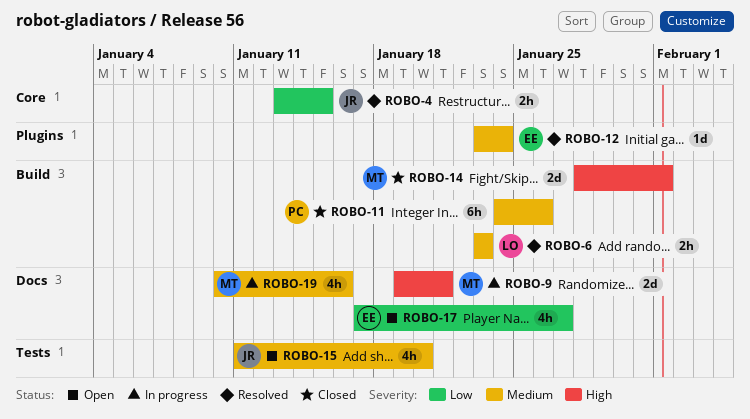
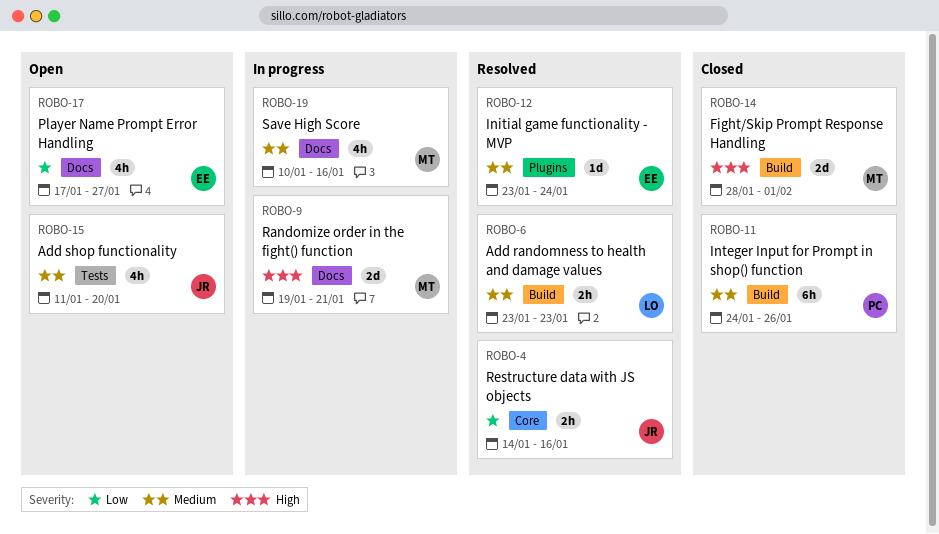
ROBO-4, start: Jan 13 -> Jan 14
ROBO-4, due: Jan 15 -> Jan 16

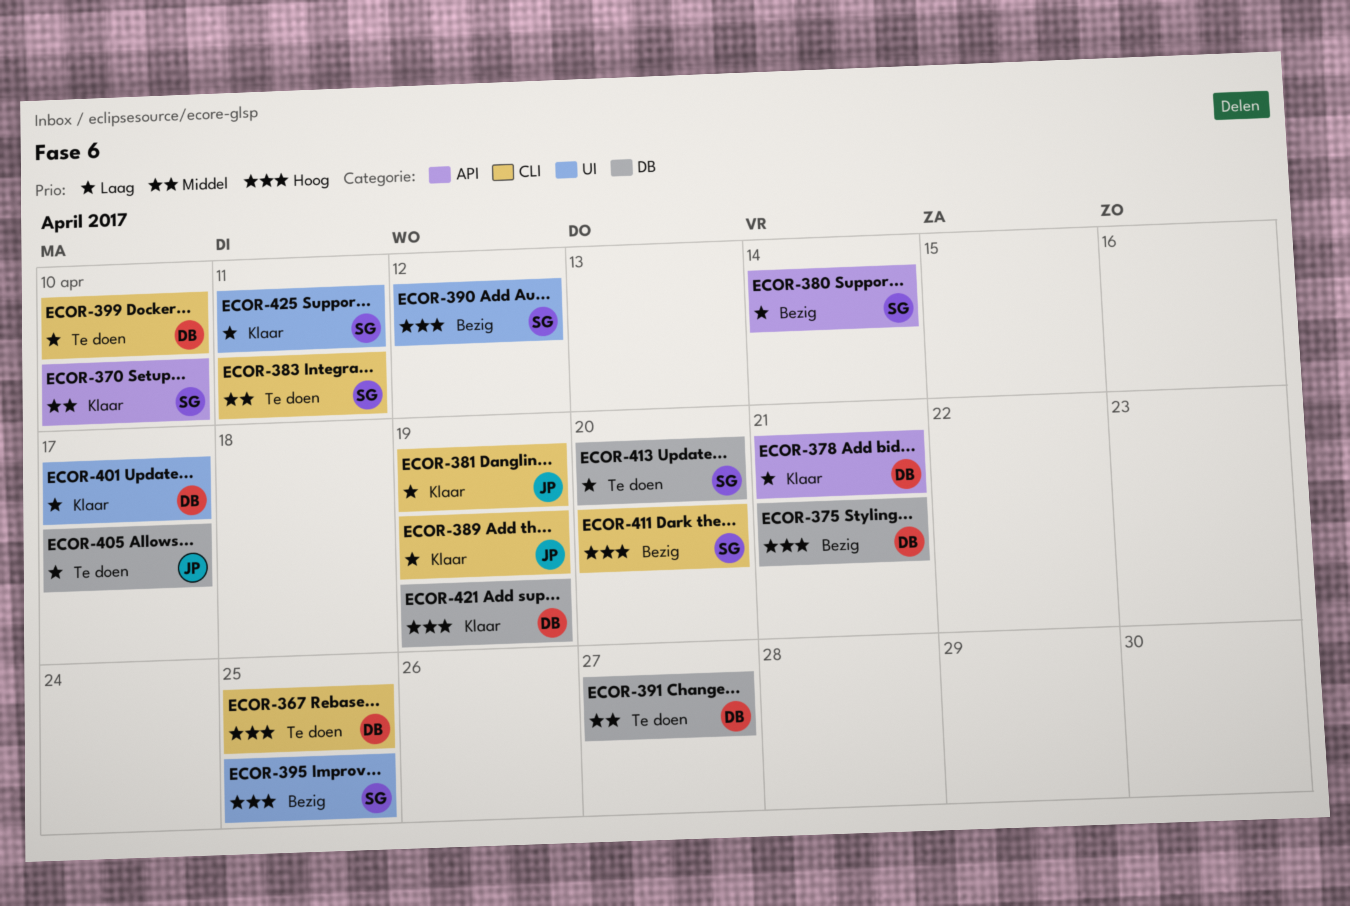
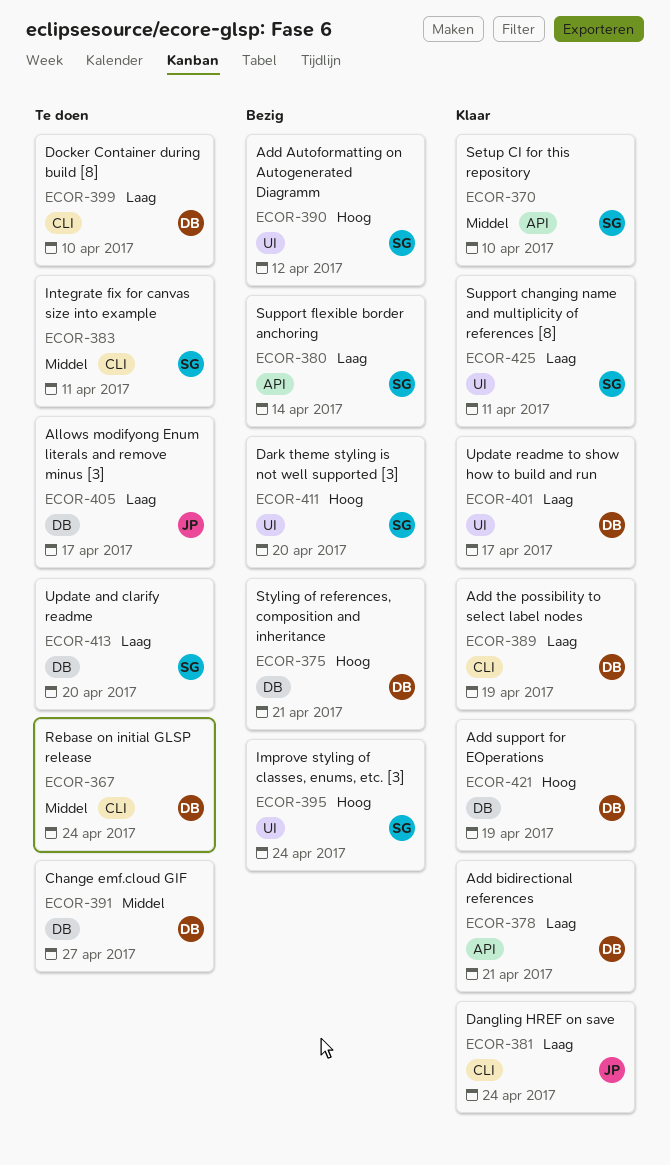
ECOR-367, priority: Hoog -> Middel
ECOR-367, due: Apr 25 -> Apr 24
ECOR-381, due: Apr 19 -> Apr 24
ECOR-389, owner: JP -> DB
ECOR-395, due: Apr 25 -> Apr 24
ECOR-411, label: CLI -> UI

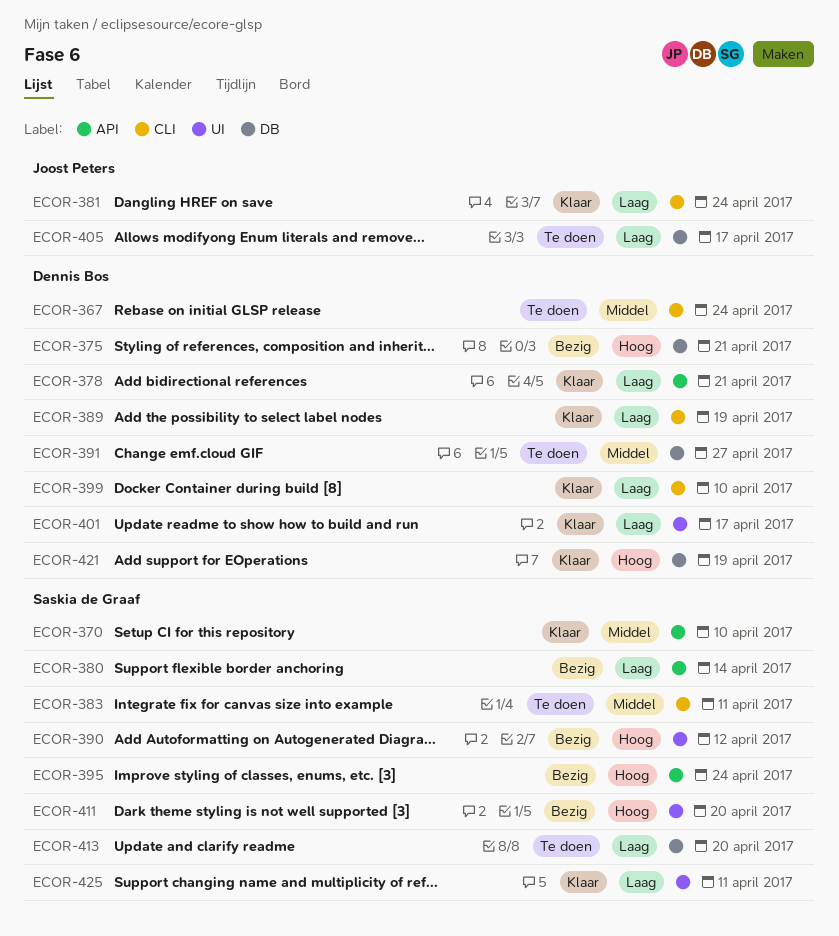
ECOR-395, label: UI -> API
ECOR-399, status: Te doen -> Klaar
◇ ◇ ◇ ◇ ◇ ◇ ◇
— TASK STATEMENT —
Copy all lines of the preceding data that hold the word "ECOR".

— ANSWER SECTION —
ECOR-367, priority: Hoog -> Middel
ECOR-367, due: Apr 25 -> Apr 24
ECOR-381, due: Apr 19 -> Apr 24
ECOR-389, owner: JP -> DB
ECOR-395, due: Apr 25 -> Apr 24
ECOR-411, label: CLI -> UI
ECOR-395, label: UI -> API
ECOR-399, status: Te doen -> Klaar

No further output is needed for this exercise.